Monodispersed TiO2 Microspheres and TiO2 Nanoparticles by Sol-Gel Process for Photocatalytic Applications

• Main Authors: shiau-ting tzeng, 曾筱婷
• Other Authors: Rong Fuh Louh
• Format: Others
• Language: zh-TW
• Published: 2010
• Online Access: http://ndltd.ncl.edu.tw/handle/36643356528542539039

碩士 === 逢甲大學 === 材料科學所 === 98 === Two major tasks are involved in this study by achieving (a) uniformly sized, monodispersed titanium oxide (TiO2) microspheres by sol-gel method and (b) the photocatalysis effect of our sol-gel synthesized TiO2 nanoparticles, as compared to the commercial TiO2 nanoparticles by Degussa GmbH (Model P25) in Germany, in photodecomposition of methyl blue dye under testing environment of UV illumination. In our sol-gel process, titanium(IV) isopropoxide (TTIP) was used as precursor, which was dissolved in ethylene glycol (EG) to obtain lower hydrolysis rate in order to prevent rapid agglomeration or precipitation of TiO2 fine particles out of the hydrolysis of titanium alkoxide. A fairly small amount of water (0.3~1.0 vol%) was added in acetone solvent, which was reacted with the EG solution with TTIP concentration (1~4 mM) to form submicron sized TiO2 microspheres in 180~200 nm range through the poly-condensation reaction. Such titania microspheres with uniform size and high sphericity, which can be used to form photonic crystal structure by rapid confined self-assembly process, were manifested by SEM and light-scattering particle size analyzer.

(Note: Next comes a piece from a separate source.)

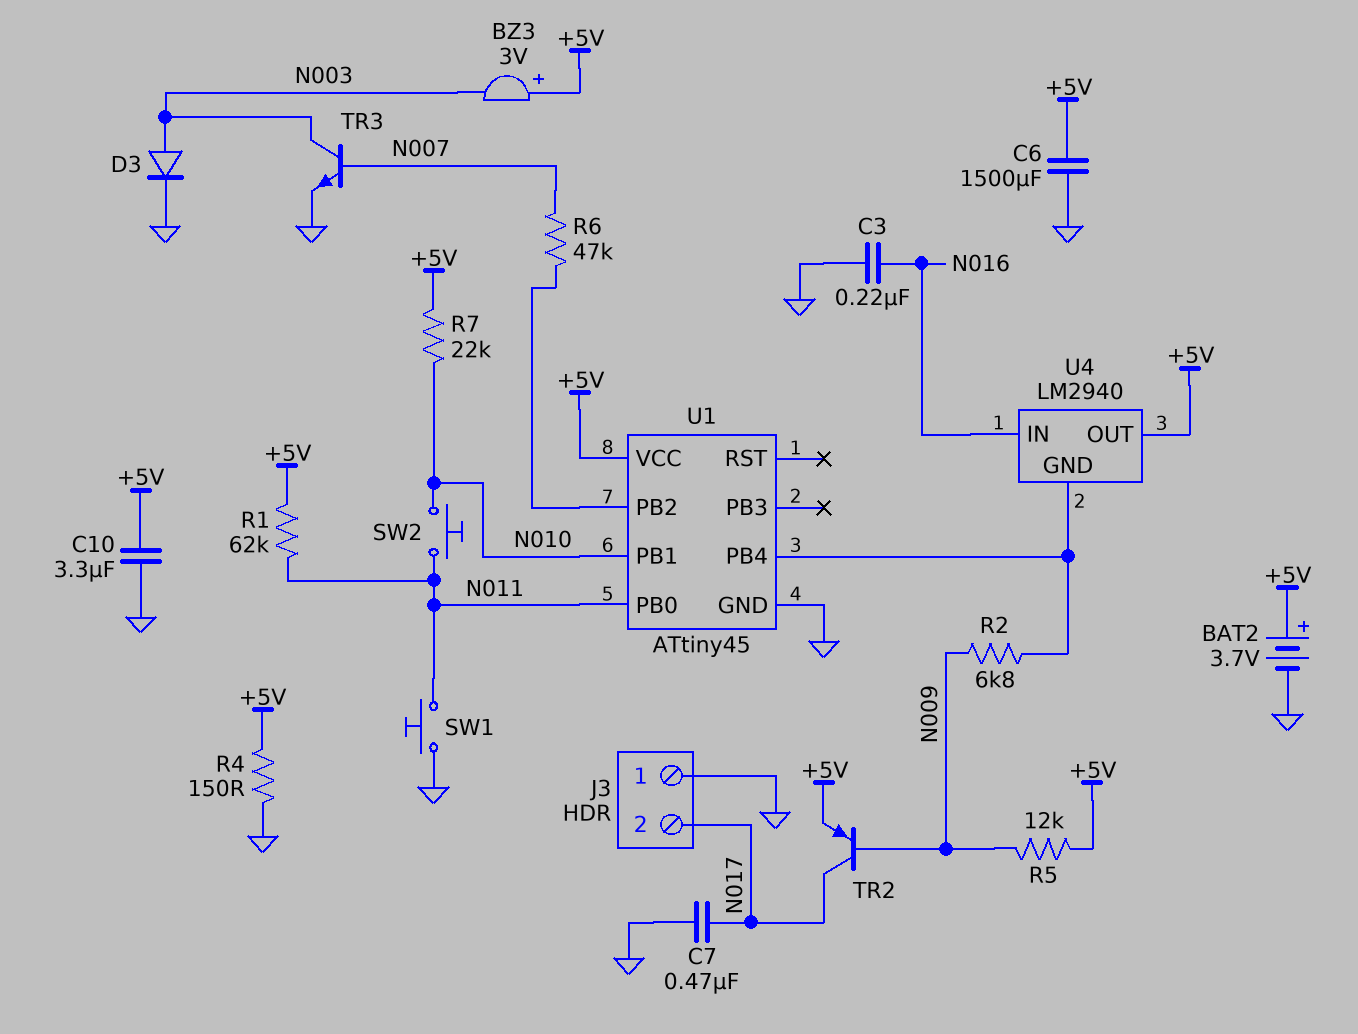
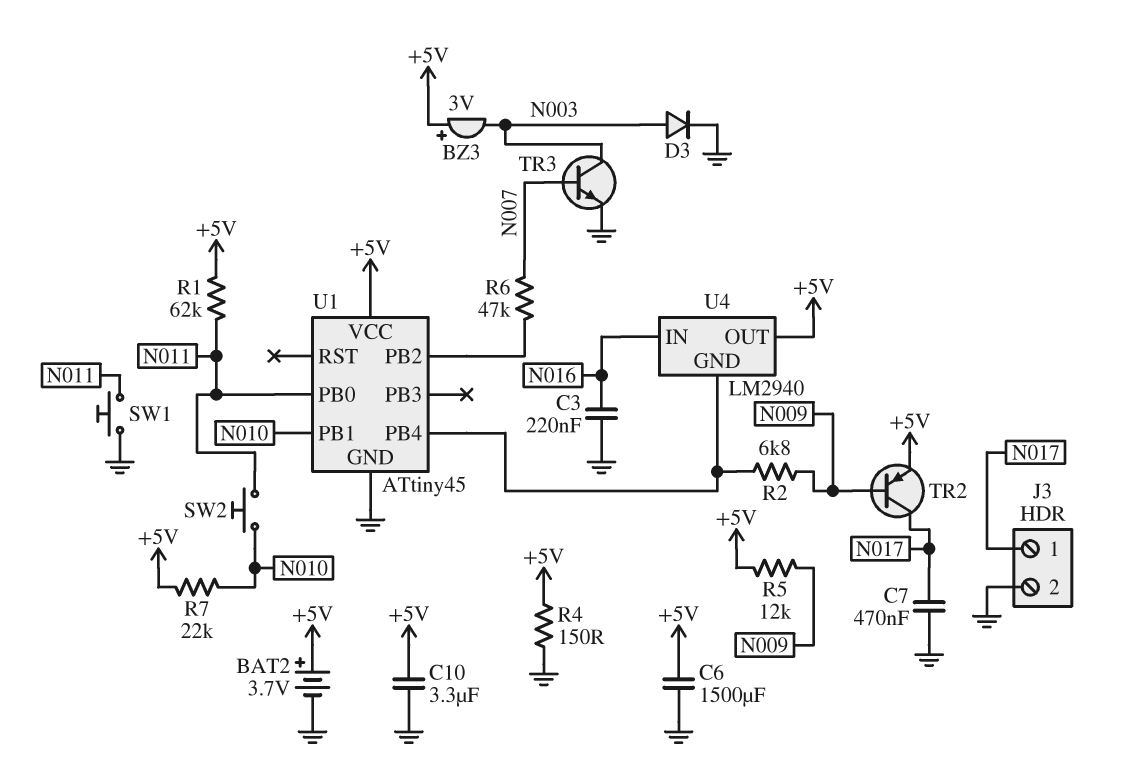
J3 pin 1: GND -> N017
J3 pin 2: N017 -> GND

Acetone solvent with small water content (0.75~2.25 vol%) was reacted with the EG solution with fixed TTIP concentration (1 mM) to produce TiO2 nanoparticles with desirable crystalline phase and better photocatalytic outcome by controlling reduced poly-condensation rates and various calcination temperature (400~ 700oC). In addition, the nucleation rate of primary particles can be controlled by using different filling speed of precursor (0.5~2.0 ml/min) into the acetone solution in the reaction tank. Under the XRD examination, the crystalline structure of our TiO2 nanoparticle specimen in a range of 40~80 nm is of anatase phase related to good photocatalytic performance. Photodecomposition efficiency of methyl blue dye was 63% by using the TiO2 particles, which were prepared with water content of 1.75 vol% and was calcined at 500oC. The higher calcination temperature (600oC) helped to reach a better photodecomposition efficiency (70%) for titania nanoparticles. Interestingly the maximal photodecomposition efficiency of our TiO2 nanoparticles out of optimized process parameter by selecting a slower filling speed of precursor (0.5 ml/min) was 82%, which far exceeds the efficiency (60%) out of commercial P25 powders.